Alibaba Group and China Telecom will sell inexpensive mobile phones with software developed especially for mobile online shopping as a way to spread e-commerce to China’s less affluent rural population.
The mobile phones, named “Tianyi Taobao Shopping Handsets,” will come installed with either the Mobile Taobao shopping app or the YunOS mobile operating system developed by Alibaba, depending upon the intended user base, the companies said in a press release. Available in a range of models and prices from several manufacturers, the phones will have built-in software for purchasing discounted products from Alibaba’s Taobao Marketplace. Buyers will also be eligible to receive four months of free 2G data service.
Alibaba Group is China’s largest e-commerce company and is a leader in mobile commerce. China Telecom is one of the country’s three major mobile carriers and had 186 million users at the end of 2014.
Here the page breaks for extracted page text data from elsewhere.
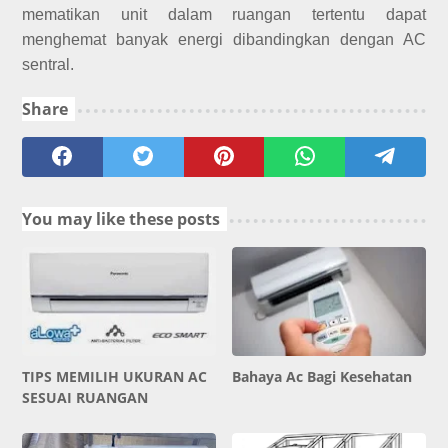
mematikan unit dalam ruangan tertentu dapat
menghemat banyak energi dibandingkan dengan AC
sentral.
Share
You may like these posts
TIPS MEMILIH UKURAN AC
Bahaya Ac Bagi Kesehatan
SESUAI RUANGAN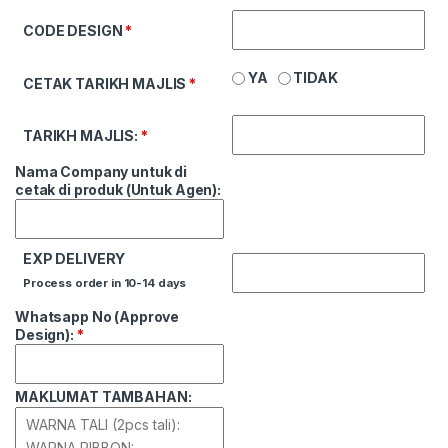
CODE DESIGN
*
YA
TIDAK
CETAK TARIKH MAJLIS
*
TARIKH MAJLIS:
*
Nama Company untuk di
cetak di produk (Untuk Agen):
EXP DELIVERY
Process order in 10-14 days
Whatsapp No (Approve
Design):
*
MAKLUMAT TAMBAHAN:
Going on sale tomorrow, 14 models of Tianyi Taobao phones will be available through China Telecom’s Tmall flagship store and at the carrier’s physical stores across rural China. Six models will be more expensive smartphones from Coolpad, Hisense and TCL with the Mobile Taobao app installed. Mobile Taobao is the most popular mobile shopping app in China with more than 200 million monthly active users.
Another eight models, made by lesser-known brands including Uniscope, Ctyon and Kingsun, will be sold at prices ranging from RMB 299 ($48) to RMB 699 ($113) and will run Alibaba’s homegrown YunOS, providing buyers with an Alibaba account for shopping and cloud-based storage, among other preloaded services.
The Tianyi Taobao handsets are mainly targeted at residents in third-and fourth-tier cities and rural areas, the companies said. According to a report from Alibaba-affiliated Alipay, China’s underdeveloped broadband telecommunications infrastructure and the relatively high cost of computers have made shopping through smartphones popular in rural China. To reach this underserved market, China Telecom has been expanding its network of retail outlets in less-developed regions. The company had 15,000 retail outlets in rural China at the end of 2014.
Mobile shopping in China last year grew nearly 240 percent, according to an iResearch report. More goods will be purchased with mobile devices than with PCs in 2016, and m-commerce GMV (Gross Merchandise Volume) will reach RMB 4 trillion ($644 billion) in 2018, iResearch predicts.
Alibaba currently holds an 86 percent share of China’s m-commerce market.